Plain radiograph (a), and coronal (b) and axial (c, d) computed tomography images of a 67-year-old man who presented with disabling pain of the right hip and hemipelvis and a history of clear cell renal cancer status-postnephrectomy 7 years prior. Imaging demonstrated extensive bone destruction and soft tissue involvement due to a large metastatic lesion of the peri-/supra-acetabular and sacroiliac region. After preoperative selective arterial embolization, the patient underwent computed tomography-guided percutaneous fixation with multiple 6.5 mm cannulated screws (Asnis III Cannulated Screw System, Stryker) with a nearly orthogonal trajectory to maximize mechanical stability (e). Postoperative radiation (30 Gy in 3 fractions) was given at 2 weeks from surgery. The patient remains fully ambulatory, functions independently, and does not require narcotics at 7 months from surgery.

In conclusion, computer-assisted surgical navigation in the treatment of pelvic primary malignancy and metastatic cancer continues to increase in both popularity and utility. The ability of navigation to predictably increase resection accuracy and obtain negative bone margins in bone sarcomas has been clearly established, with variable benefits based on comparative and ideally contemporary non-navigated data. However, long-term data regarding disease-specific survival is lacking, and the majority of the data available is from small, level IV retrospective series. Prospective data collection and rigorous comparison with contemporary non-navigated data are critical for full appreciation of the clinical benefit and cost/analysis assessment. Further work in terms of technological advances and further experience is needed to improve the effectiveness of soft tissue navigation and resection.

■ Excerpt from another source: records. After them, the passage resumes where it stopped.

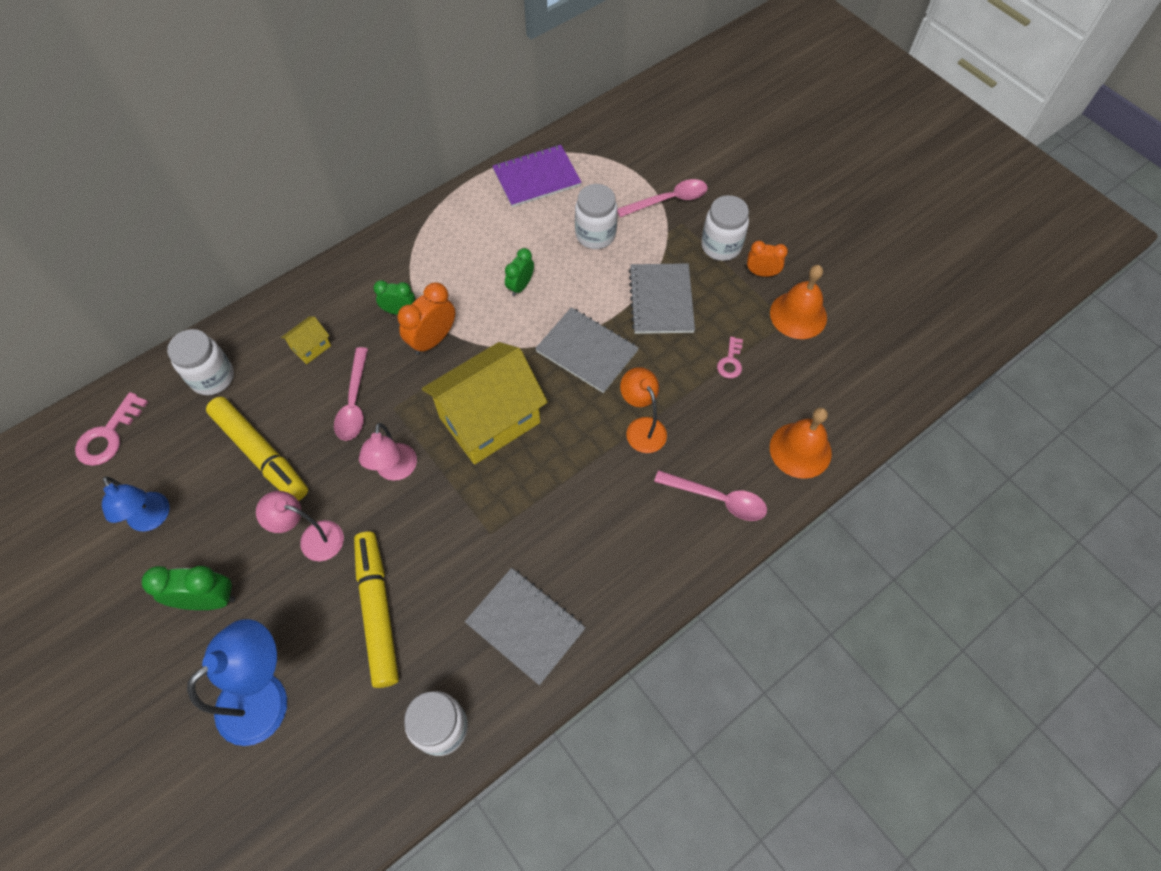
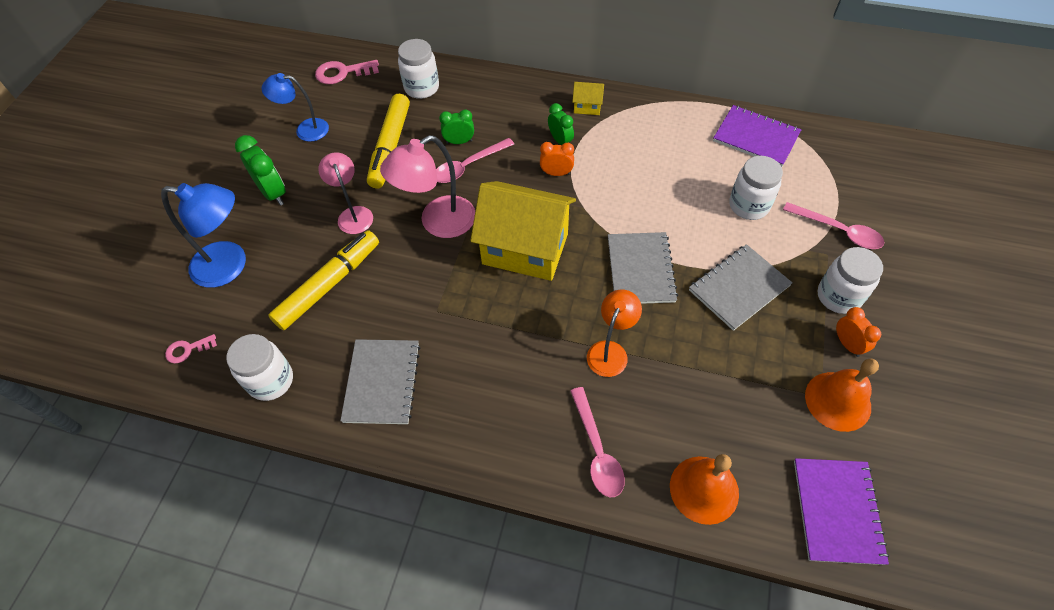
camera: 55 degrees right, 5 degrees down
blue lamp [102,476,169,531] -> blue lamp turned 75 degrees clockwise [261,73,329,142]
yellow house [281,316,331,364] -> yellow house moved to [572,82,604,115]
pink lamp [359,423,417,481] -> pink lamp [380,135,475,238], size x1.53
orange clock [398,283,455,355] -> orange clock [540,142,574,176], size x0.65
green clock [505,248,534,296] -> green clock moved to [439,109,474,144]
pink key [717,337,743,378] -> pink key moved to [165,334,217,363]
none -> purple notebook [794,458,889,565]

There is increasing interest in the use of the anatomic accuracy of surgical navigation to facilitate minimally invasive percutaneous fixation of impending and actual pathologic fractures of the pelvis due to metastatic cancer, with emphasis on pain palliation, reduced morbidity, and improved quality of life. This indication for navigation is very appealing, as these patients have limited physiologic reserve and life expectancy and stand to benefit from less morbid procedures, increased mobility, and reduced opioid use. However, indications for these procedures are not well-established and represent work in progress where further prospective research is needed to define ideal clinical applications in the setting of metastatic cancer to bone.